Well, the primary goal of a startup is and should be the same as it’s always been – to survive! It’s bloody hard to get one of these things started, and that’s only more true in healthcare where what we’re selling is just not necessarily what folks – the actual citizens of the U.S. and our end-users, so to speak – want to buy: Less of what they love like meat, cheese, sweets, alcohol, and laziness, and more of what they don’t such as exercise, discipline in food consumption, and taking their medicine, especially for asymptomatic conditions when the medicine has nasty side effects.
And, because of that, there is a universal and never-ending component to what all of us are (and have been) trying to do to make a difference, which is to get people engaged and enable them to make healthier choices. I have been in this space for twenty years now, and what we worked on when I was getting started is the same thing we are talking about now – even after 700 million interactions – getting the right message to the right person at the right time. What’s changed? We’ve added ‘in the right channel,’ to reflect the gorgeous proliferation of technologies that allow us to connect with individuals in real time wherever they are, and increasingly to do that in a way that leverages the far greater (and slowly but surely more relevant) amount of data we have on individuals, like the way they make decisions, for example.
The buzz you’ll hear about are things like mobile, gaming, incentives, provider-centric solutions…and these things are valid components of an overall successful approach. But they do not represent the missing and holy grail that will now ‘save us.’ We, as an industry, have a very ‘run to the light’ mentality: ‘Medical home will save us!’, ‘Texting will save us!’ The reality is no one thing is going to save us. Doctors matter, yes. Mobile phones are a great new channel, yes. Playing a game is better than being lectured, yes.

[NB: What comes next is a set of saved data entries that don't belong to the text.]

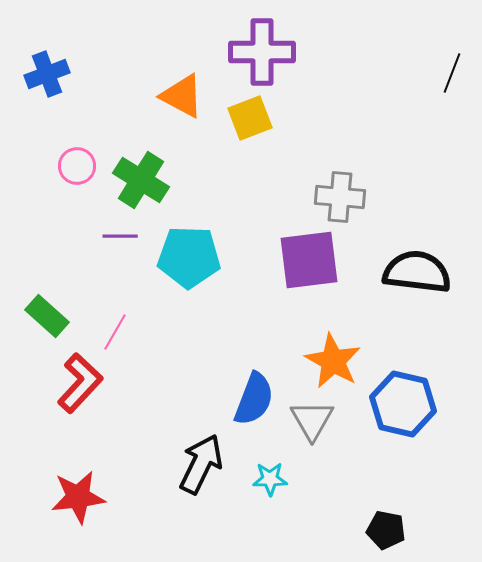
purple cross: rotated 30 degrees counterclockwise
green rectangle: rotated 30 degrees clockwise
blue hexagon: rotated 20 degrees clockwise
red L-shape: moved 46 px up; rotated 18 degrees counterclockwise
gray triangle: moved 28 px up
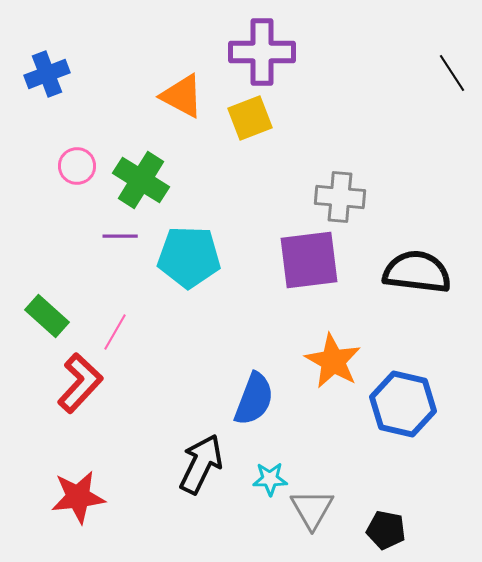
black line: rotated 54 degrees counterclockwise
gray triangle: moved 89 px down
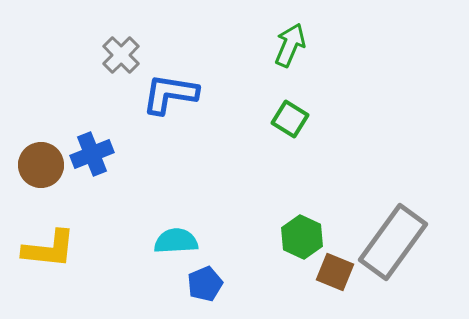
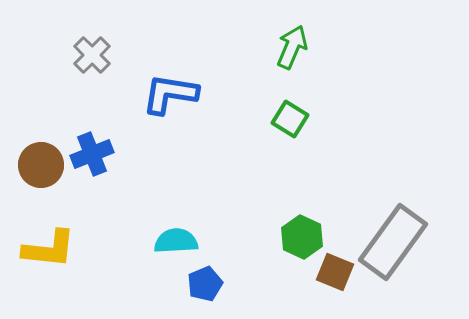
green arrow: moved 2 px right, 2 px down
gray cross: moved 29 px left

But living a healthy life is an exhausting and unrelenting day-to-day challenge (opportunity?). We will find success when we finally learn to not only coordinate all these efforts, but coordinate them in a singularly focused outside-in, person-centric way, when we come to realize that there is no one-size-fits-all solution, that there is no one-hit wonder, that we are going to have to try and fail a lot to get to more examples of what works. And we can’t keep throwing out approaches because they don’t deliver the immediate success we seek. Human behavior is messy, it’s complicated, it’s unpredictable – and anyone who questions that need only look at their own health behavior. Few of us are doing all the things we should be doing to be our best selves, and this is our job!